The announcement came during Fisher & Paykel’s earnings call on May 28, which covered results for the full year ending March 31, 2025.
Lewis Gradon, Fisher & Paykel’s managing director and CEO, reported homecare business operating revenue of $739.9 million for fiscal year 2025, an increase of 13% vs. fiscal year 2024 numbers. OSA mask revenue was up 14%, and 11% in constant currency, for fiscal year 2025.
“We released new products across the hospital and homecare businesses during the year with the Nova Nasal being added to our OSA mask portfolio, and this is now available in New Zealand and Australia,” Gradon said. “if you look at our second half, growth was 9% in constant currency terms after a strong 14% in the first half. And we saw this good growth driven by the new masks that we launched during the year with a number of competitor introductions during our second half.”
During the earnings call’s Q&A session, Gradon was asked if full-face OSA masks are “an area of focus at the moment, given you [are] sort of probably overdue a new product in that category?”
Gradon said, “I think that’s absolutely fair.”
The CEO was also asked if Fisher & Paykel has seen any indications of patients stopping their OSA treatments after using GLP-1 products and achieving weight loss.
“Nothing I’ve seen or heard, and Justin [Callahan, vice president of sales and marketing] is shaking his head as well,” Gradon answered.
Regarding the potential impact of tariffs, “Practically all of our finished goods in Mexico are compliant with the USMCA [United States-Canada-Mexico Agreement],” Gradon noted. “And after applying the Nairobi protocol, that leaves us with a 10% tariff on hospital products out of New Zealand.”
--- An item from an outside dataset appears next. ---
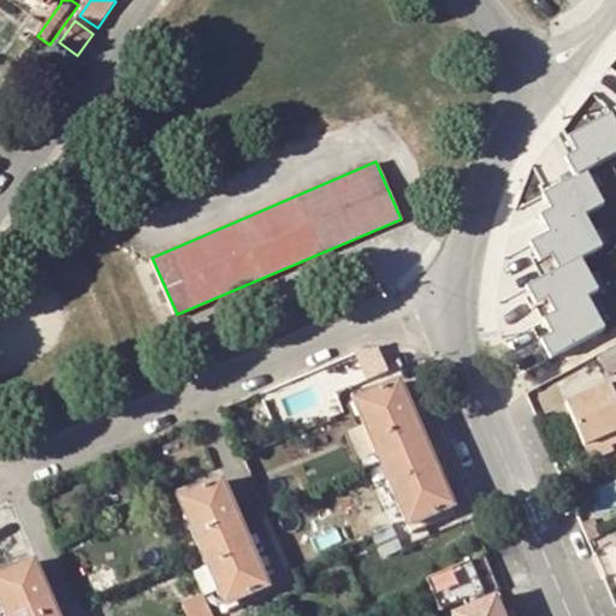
[(562,267),(529,277),(548,343),(600,329),(576,243),(557,248),(562,267)]
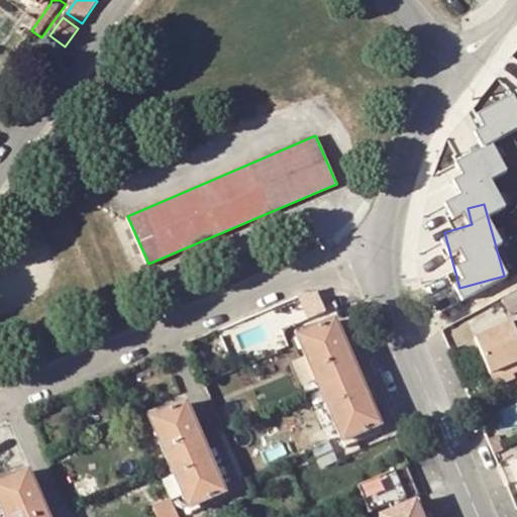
[(516,287),(501,296),(510,314),(516,310),(516,287)]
The Advanced Medical Technology Association described the Nairobi protocol as “an international agreement that allows for duty-free importation of products designed or adapted for the use or benefit of persons with disabilities.”
“We are going to continue with a holistic approach to improving the gross margin, just like we always have for all cost increases that come our way, whether it’s driven by inflation, materials, exchange rate, freight or tariffs or whatever the source of the increase,” Gradon said. “And that’s our long-standing approach of continuous improvements across all of the business processes, improving efficiencies and making better use of our overheads.”
Gradon added that OSA products “are covered by the Nairobi protocol.”
In the earnings call announcement, Fisher & Paykel said, “The company remains committed to returning to its long-term gross margin target of 65%. For the 2025 financial year, gross margin was 62.9%.”